Aim of the task ->
In the records, copy out verbatim the part that opens with the line containing "- [獨／好冰！車廂會滴水 北捷：固定擦拭" and closes with the line containing "- [北捷文湖線車門開關異常 禍首竟是珍珠奶茶吸管", including both of those lines.

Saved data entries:
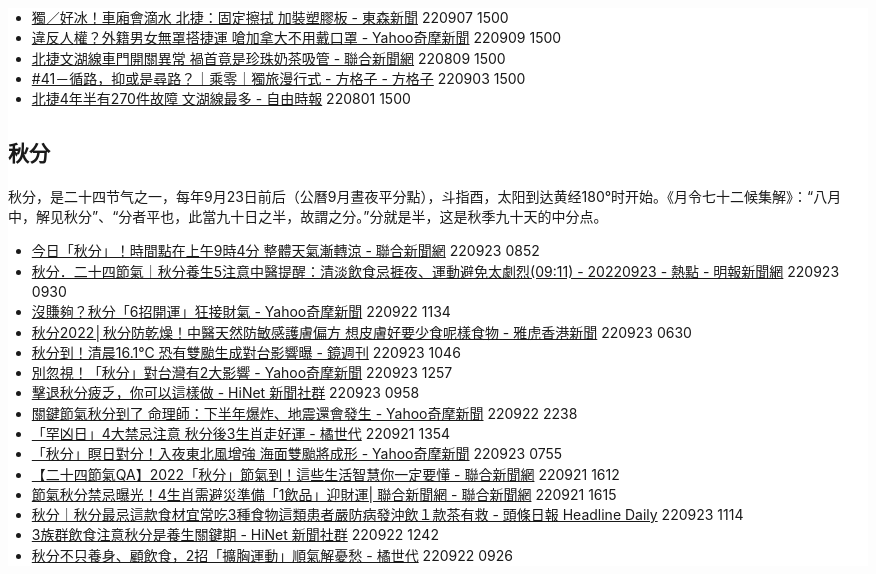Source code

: - [獨／好冰！車廂會滴水 北捷：固定擦拭 加裝塑膠板 - 東森新聞](https://news.ebc.net.tw/news/living/335445 "獨／好冰！車廂會滴水 北捷：固定擦拭 加裝塑膠板 - 東森新聞") 220907 1500
- [違反人權？外籍男女無罩搭捷運 嗆加拿大不用戴口罩 - Yahoo奇摩新聞](https://tw.news.yahoo.com/%E9%81%95%E5%8F%8D%E4%BA%BA%E6%AC%8A-%E5%A4%96%E7%B1%8D%E7%94%B7%E5%A5%B3%E7%84%A1%E7%BD%A9%E6%90%AD%E6%8D%B7%E9%81%8B-%E5%97%86%E5%8A%A0%E6%8B%BF%E5%A4%A7%E4%B8%8D%E7%94%A8%E6%88%B4%E5%8F%A3%E7%BD%A9-040158856.html "違反人權？外籍男女無罩搭捷運 嗆加拿大不用戴口罩 - Yahoo奇摩新聞") 220909 1500
- [北捷文湖線車門開關異常 禍首竟是珍珠奶茶吸管 - 聯合新聞網](https://udn.com/news/story/7266/6522883 "北捷文湖線車門開關異常 禍首竟是珍珠奶茶吸管 - 聯合新聞網") 220809 1500
- [#41－循路，抑或是尋路？｜乘零｜獨旅漫行式 - 方格子 - 方格子](https://vocus.cc/article/630f7a74fd897800016607bd "#41－循路，抑或是尋路？｜乘零｜獨旅漫行式 - 方格子 - 方格子") 220903 1500
- [北捷4年半有270件故障 文湖線最多 - 自由時報](https://news.ltn.com.tw/news/life/breakingnews/4010835 "北捷4年半有270件故障 文湖線最多 - 自由時報") 220801 1500

## 秋分

秋分，是二十四节气之一，每年9月23日前后（公曆9月晝夜平分點），斗指酉，太阳到达黄经180°时开始。《月令七十二候集解》：“八月中，解见秋分”、“分者平也，此當九十日之半，故謂之分。”分就是半，这是秋季九十天的中分点。
- [今日「秋分」！時間點在上午9時4分 整體天氣漸轉涼 - 聯合新聞網](https://udn.com/news/story/7266/6634131 "今日「秋分」！時間點在上午9時4分 整體天氣漸轉涼 - 聯合新聞網") 220923 0852
- [秋分．二十四節氣｜秋分養生5注意中醫提醒：清淡飲食忌捱夜、運動避免太劇烈(09:11) - 20220923 - 熱點 - 明報新聞網](https://news.mingpao.com/ins/%E7%86%B1%E9%BB%9E/article/20220923/s00024/1663762660198/%E7%A7%8B%E5%88%86-%E4%BA%8C%E5%8D%81%E5%9B%9B%E7%AF%80%E6%B0%A3-%E7%A7%8B%E5%88%86%E9%A4%8A%E7%94%9F5%E6%B3%A8%E6%84%8F-%E4%B8%AD%E9%86%AB%E6%8F%90%E9%86%92-%E6%B8%85%E6%B7%A1%E9%A3%B2%E9%A3%9F%E5%BF%8C%E6%8D%B1%E5%A4%9C-%E9%81%8B%E5%8B%95%E9%81%BF%E5%85%8D%E5%A4%AA%E5%8A%87%E7%83%88 "秋分．二十四節氣｜秋分養生5注意中醫提醒：清淡飲食忌捱夜、運動避免太劇烈(09:11) - 20220923 - 熱點 - 明報新聞網") 220923 0930
- [沒賺夠？秋分「6招開運」狂接財氣 - Yahoo奇摩新聞](https://tw.news.yahoo.com/%E6%B2%92%E8%B3%BA%E5%A4%A0-%E7%A7%8B%E5%88%86-6%E6%8B%9B%E9%96%8B%E9%81%8B-%E7%8B%82%E6%8E%A5%E8%B2%A1%E6%B0%A3-025237040.html "沒賺夠？秋分「6招開運」狂接財氣 - Yahoo奇摩新聞") 220922 1134
- [秋分2022│秋分防乾燥！中醫天然防敏感護膚偏方 想皮膚好要少食呢樣食物 - 雅虎香港新聞](https://hk.news.yahoo.com/%E7%A7%8B%E5%88%86-%E4%BA%8C%E5%8D%81%E5%9B%9B%E7%AF%80%E6%B0%A3-%E4%B9%BE%E7%87%A5-%E6%95%8F%E6%84%9F-%E8%AD%B7%E8%86%9A-223034727.html "秋分2022│秋分防乾燥！中醫天然防敏感護膚偏方 想皮膚好要少食呢樣食物 - 雅虎香港新聞") 220923 0630
- [秋分到！清晨16.1℃ 恐有雙颱生成對台影響曝 - 鏡週刊](https://www.mirrormedia.mg/story/20220923edi007/ "秋分到！清晨16.1℃ 恐有雙颱生成對台影響曝 - 鏡週刊") 220923 1046
- [別忽視！「秋分」對台灣有2大影響 - Yahoo奇摩新聞](https://tw.news.yahoo.com/%E5%88%A5%E5%BF%BD%E8%A6%96-%E7%A7%8B%E5%88%86-%E5%B0%8D%E5%8F%B0%E7%81%A3%E6%9C%892%E5%A4%A7%E5%BD%B1%E9%9F%BF-041240376.html "別忽視！「秋分」對台灣有2大影響 - Yahoo奇摩新聞") 220923 1257
- [擊退秋分疲乏，你可以這樣做 - HiNet 新聞社群](https://times.hinet.net/picNews/24153796 "擊退秋分疲乏，你可以這樣做 - HiNet 新聞社群") 220923 0958
- [關鍵節氣秋分到了 命理師：下半年爆炸、地震還會發生 - Yahoo奇摩新聞](https://tw.news.yahoo.com/%E9%97%9C%E9%8D%B5%E7%AF%80%E6%B0%A3%E7%A7%8B%E5%88%86%E5%88%B0%E4%BA%86-%E5%91%BD%E7%90%86%E5%B8%AB-%E4%B8%8B%E5%8D%8A%E5%B9%B4%E7%88%86%E7%82%B8-%E5%9C%B0%E9%9C%87%E9%82%84%E6%9C%83%E7%99%BC%E7%94%9F-143800561.html "關鍵節氣秋分到了 命理師：下半年爆炸、地震還會發生 - Yahoo奇摩新聞") 220922 2238
- [「罕凶日」4大禁忌注意 秋分後3生肖走好運 - 橘世代](https://orange.udn.com/orange/story/121415/6629070 "「罕凶日」4大禁忌注意 秋分後3生肖走好運 - 橘世代") 220921 1354
- [「秋分」瞑日對分！入夜東北風增強 海面雙颱將成形 - Yahoo奇摩新聞](https://tw.news.yahoo.com/%E7%A7%8B%E5%88%86-%E7%9E%91%E6%97%A5%E5%B0%8D%E5%88%86-%E5%85%A5%E5%A4%9C%E6%9D%B1%E5%8C%97%E9%A2%A8%E5%A2%9E%E5%BC%B7-%E6%B5%B7%E9%9D%A2%E9%9B%99%E9%A2%B1%E5%B0%87%E6%88%90%E5%BD%A2-235500923.html "「秋分」瞑日對分！入夜東北風增強 海面雙颱將成形 - Yahoo奇摩新聞") 220923 0755
- [【二十四節氣QA】2022「秋分」節氣到！這些生活智慧你一定要懂 - 聯合新聞網](https://udn.com/news/story/7266/6629401?from=udn-ch1_breaknews-1-cate9-news "【二十四節氣QA】2022「秋分」節氣到！這些生活智慧你一定要懂 - 聯合新聞網") 220921 1612
- [節氣秋分禁忌曝光！4生肖需避災準備「1飲品」迎財運| 聯合新聞網 - 聯合新聞網](https://udn.com/news/story/7268/6629483?from=udn-ch1_breaknews-1-0-news "節氣秋分禁忌曝光！4生肖需避災準備「1飲品」迎財運| 聯合新聞網 - 聯合新聞網") 220921 1615
- [秋分｜秋分最忌這款食材宜常吃3種食物這類患者嚴防病發沖飲１款茶有救 - 頭條日報 Headline Daily](https://hd.stheadline.com/life/health/20220923/3444879/%E7%94%9F%E6%B4%BB%E6%B6%88%E8%B2%BB-health-%E7%A7%8B%E5%88%86-%E7%A7%8B%E5%88%86%E6%9C%80%E5%BF%8C%E9%80%99%E6%AC%BE%E9%A3%9F%E6%9D%90-%E5%AE%9C%E5%B8%B8%E5%90%833%E7%A8%AE%E9%A3%9F%E7%89%A9-%E9%80%99%E9%A1%9E%E6%82%A3%E8%80%85%E5%9A%B4%E9%98%B2%E7%97%85%E7%99%BC-%E6%B2%96%E9%A3%B2%EF%BC%91%E6%AC%BE%E8%8C%B6%E6%9C%89%E6%95%91 "秋分｜秋分最忌這款食材宜常吃3種食物這類患者嚴防病發沖飲１款茶有救 - 頭條日報 Headline Daily") 220923 1114
- [3族群飲食注意秋分是養生關鍵期 - HiNet 新聞社群](https://times.hinet.net/picNews/24151914 "3族群飲食注意秋分是養生關鍵期 - HiNet 新聞社群") 220922 1242
- [秋分不只養身、顧飲食，2招「擴胸運動」順氣解憂愁 - 橘世代](https://orange.udn.com/orange/story/121312/6628487 "秋分不只養身、顧飲食，2招「擴胸運動」順氣解憂愁 - 橘世代") 220922 0926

Your solution ->
: - [獨／好冰！車廂會滴水 北捷：固定擦拭 加裝塑膠板 - 東森新聞](https://news.ebc.net.tw/news/living/335445 "獨／好冰！車廂會滴水 北捷：固定擦拭 加裝塑膠板 - 東森新聞") 220907 1500
- [違反人權？外籍男女無罩搭捷運 嗆加拿大不用戴口罩 - Yahoo奇摩新聞](https://tw.news.yahoo.com/%E9%81%95%E5%8F%8D%E4%BA%BA%E6%AC%8A-%E5%A4%96%E7%B1%8D%E7%94%B7%E5%A5%B3%E7%84%A1%E7%BD%A9%E6%90%AD%E6%8D%B7%E9%81%8B-%E5%97%86%E5%8A%A0%E6%8B%BF%E5%A4%A7%E4%B8%8D%E7%94%A8%E6%88%B4%E5%8F%A3%E7%BD%A9-040158856.html "違反人權？外籍男女無罩搭捷運 嗆加拿大不用戴口罩 - Yahoo奇摩新聞") 220909 1500
- [北捷文湖線車門開關異常 禍首竟是珍珠奶茶吸管 - 聯合新聞網](https://udn.com/news/story/7266/6522883 "北捷文湖線車門開關異常 禍首竟是珍珠奶茶吸管 - 聯合新聞網") 220809 1500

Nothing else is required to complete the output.